Путешественник застревает на почтовой станции у Ладожского озера, близ Шлиссельбургского замка (в котором, надо добавить, отбывал тюремное заключение сам автор). Стоит мрачная осенняя погода, и сквозь «косой ливень» едва проглядывает «угрюмая громада» замка: «Озеро глухо ревело, переменяя беспрестанно цвет поверхности, смотря по силе порывов и густоте дождя, – и я в первый раз дал свободу своим мыслям, которые до сих пор сдерживались или толчками, или ожиданием. Какое-то грустное чувствование разливалось во мне при виде этих башен». – Перед нами внешний, причем на редкость зловещий, хаос, переходящий в сообразный ему хаос внутренний – в «грустное чувствование», т. е., по нашей терминологии, в томление, окутанное аурой специфической неопределенности.
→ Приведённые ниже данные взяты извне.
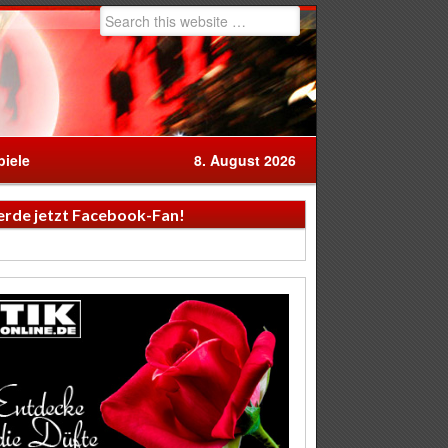
iele
8. August 2026
rde jetzt Facebook-Fan!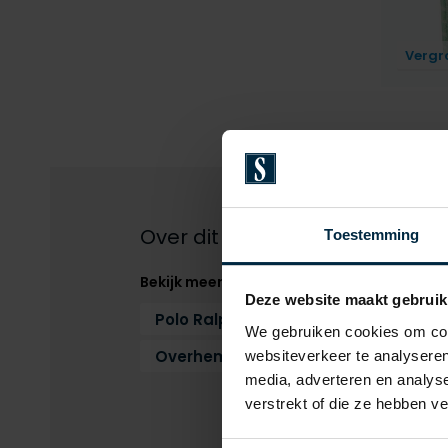
Vergr
Over dit product
Toestemming
Bekijk meer
Deze website maakt gebruik
Polo Ralph Lauren
Overhemden
We gebruiken cookies om cont
Overhemden Polo Ralph Lauren
websiteverkeer te analyseren
media, adverteren en analys
verstrekt of die ze hebben v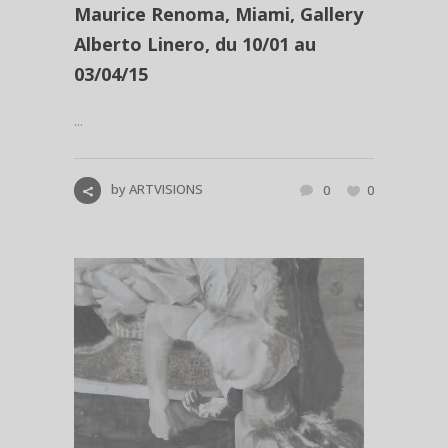
Maurice Renoma, Miami, Gallery
Alberto Linero, du 10/01 au
03/04/15
...
by
ARTVISIONS
0
0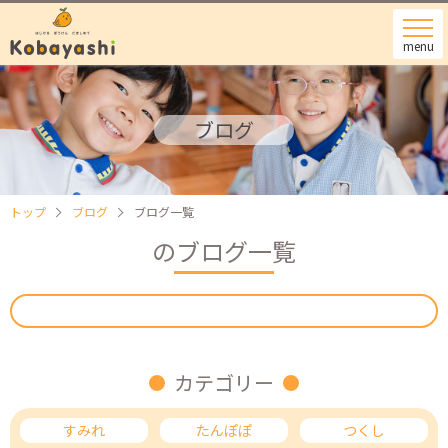
menu
ブログ
トップ
ブログ
ブログ一覧
のブログ一覧
カテゴリー
すみれ
たんぽぽ
つくし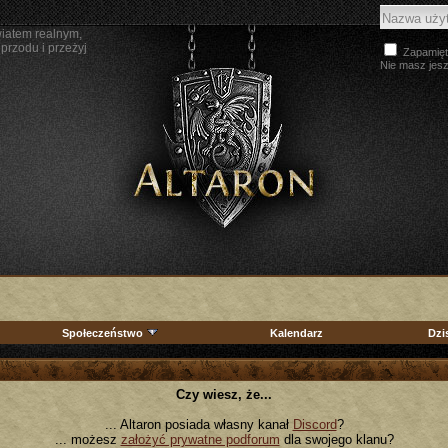
wiatem realnym,
przodu i przeżyj
Zapamięt
Nie masz jes
Społeczeństwo
Kalendarz
Dzi
Czy wiesz, że...
... Altaron posiada własny kanał
Discord
?
... możesz
założyć prywatne podforum
dla swojego klanu?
Понурый холостяк теперь впервые почему-то задумывается о желании матушки, удивляясь такому «странному сцеплению идей», – которое, однако, вполне соответствует общей схеме сюжета. Отвечает ей и ощущение внутренней пустоты: «Я сам чувствовал пустоту в сердце; мне чего-то недоставало, даже в кругу милого моего семейства, между достойных моих братьев и сестер» (домашний рай, но уже тесный для героя). Он вспоминает о том, как после смерти возлюбленной, похищенной у него судьбой, «создал себе новый идеал и равнодушно смотрел на женщин, сравнивая их с моей мечтой».
Взволнованный герой затем читает по-английски «Сентиментальное путешествие» Стерна, проникаясь состраданием к изображенным здесь узникам Бастилии (еще одна аллюзия автора на его собственную участь). Наконец он ложится в постель, однако заснуть не может. Вялое развлечение он находит в том, что время от времени поглядывает на висящее над столом зеркало, в котором видит то, что происходит в соседней комнате (так создается техническое условие для последующей встречи).
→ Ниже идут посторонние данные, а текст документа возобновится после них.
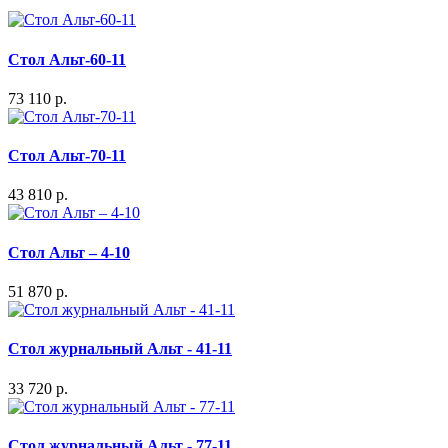
Стол Альт-60-11
73 110 р.
Стол Альт-70-11
43 810 р.
Стол Альт – 4-10
51 870 р.
Стол журнальный Альт - 41-11
33 720 р.
Стол журнальный Альт - 77-11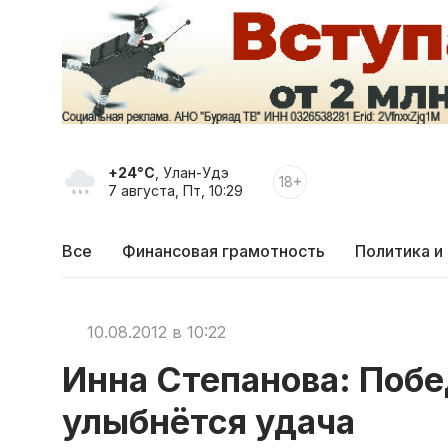
+24°C
, Улан-Удэ
18+
7 августа, Пт, 10:29
Все
Финансовая грамотность
Политика и
10.08.2012 в 10:22
Инна Степанова: Побе
улыбнётся удача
Душевный хаос принимает сейчас позитивное направление, хотя и без мотива счастливой приподнятости или полноты внешнего бытия, которая контрастировала бы с одиночеством героя или стимулировала его предчувствия. Тем не менее эротический идеал и здесь как бы начинает конкретизироваться (промежуточная фаза «безмыслия» – снятого, гаснущего сознания тут опущена, а вернее, заменена наплывом переменчивых побуждений): «Наконец <…> я предался снова мечтам, снова думал о женитьбе, потом о намерении никогда не жениться, а между тем какой-то женский идеал носился в моем воображении против моей воли и занимал меня до 10 часов» (маркирован вечер).